O advogado, Roberto Indeque, foi quem falou em nome de um colectivo de defesa de Domingos Simões Pereira. Basicamente, Roberto Indeque disse que Domingos Simões Pereira saiu do Tribunal Militar tal como lá entrou: voltou para a sua residência, onde, desde janeiro passado, foi confinado à prisão domiciliária.
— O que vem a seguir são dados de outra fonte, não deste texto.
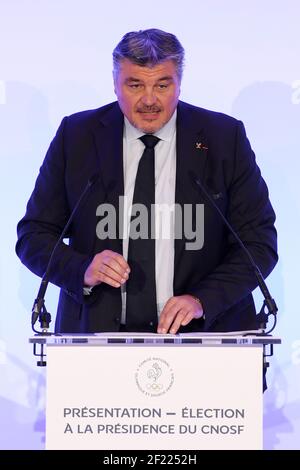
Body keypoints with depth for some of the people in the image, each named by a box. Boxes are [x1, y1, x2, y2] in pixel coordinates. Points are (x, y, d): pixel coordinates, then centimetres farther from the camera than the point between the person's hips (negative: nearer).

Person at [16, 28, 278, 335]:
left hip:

Na audiência desta quinta-feira, que durou pouco mais de três horas, o Tribunal Militar não aplicou nenhuma medida de coacção a Simões Pereira.
O advogado, Roberto Indeque, afirmou, em declarações aos jornalistas, que o político respondeu a todas as perguntas dos magistrados e que tinha ficado definitivamente assente, na expressão do advogado, que Domingos Simões Pereira não teve conhecimento e nunca esteve envolvido em qualquer tentativa de golpe de Estado.
O advogado disse que Simões Pereira regressa tranquilamente à sua residência e que, para já, não sabe se será ou não novamente convocado para voltar ao Tribunal Militar, no âmbito deste processo sobre uma alegada tentativa de golpe, que teria ocorrido em outubro de 2025. A Promotoria da Justiça Militar acusa Simões Pereira de ter estado envolvido na preparação do alegado golpe, através de disponibilização de meios financeiros, bem como da sua residência para realização de reuniões da conjura.
O advogado Roberto Indeque afirmou que Domingos Simões Pereira explicou ao tribunal que não faz parte da sua postura política participar em actos de subversão da ordem constitucional. A audiência de Simões Pereira foi pontuada por fortes medidas de segurança em todo o perímetro que dá acesso ao Tribunal Militar no bairro da Santa Luzia, em Bissau.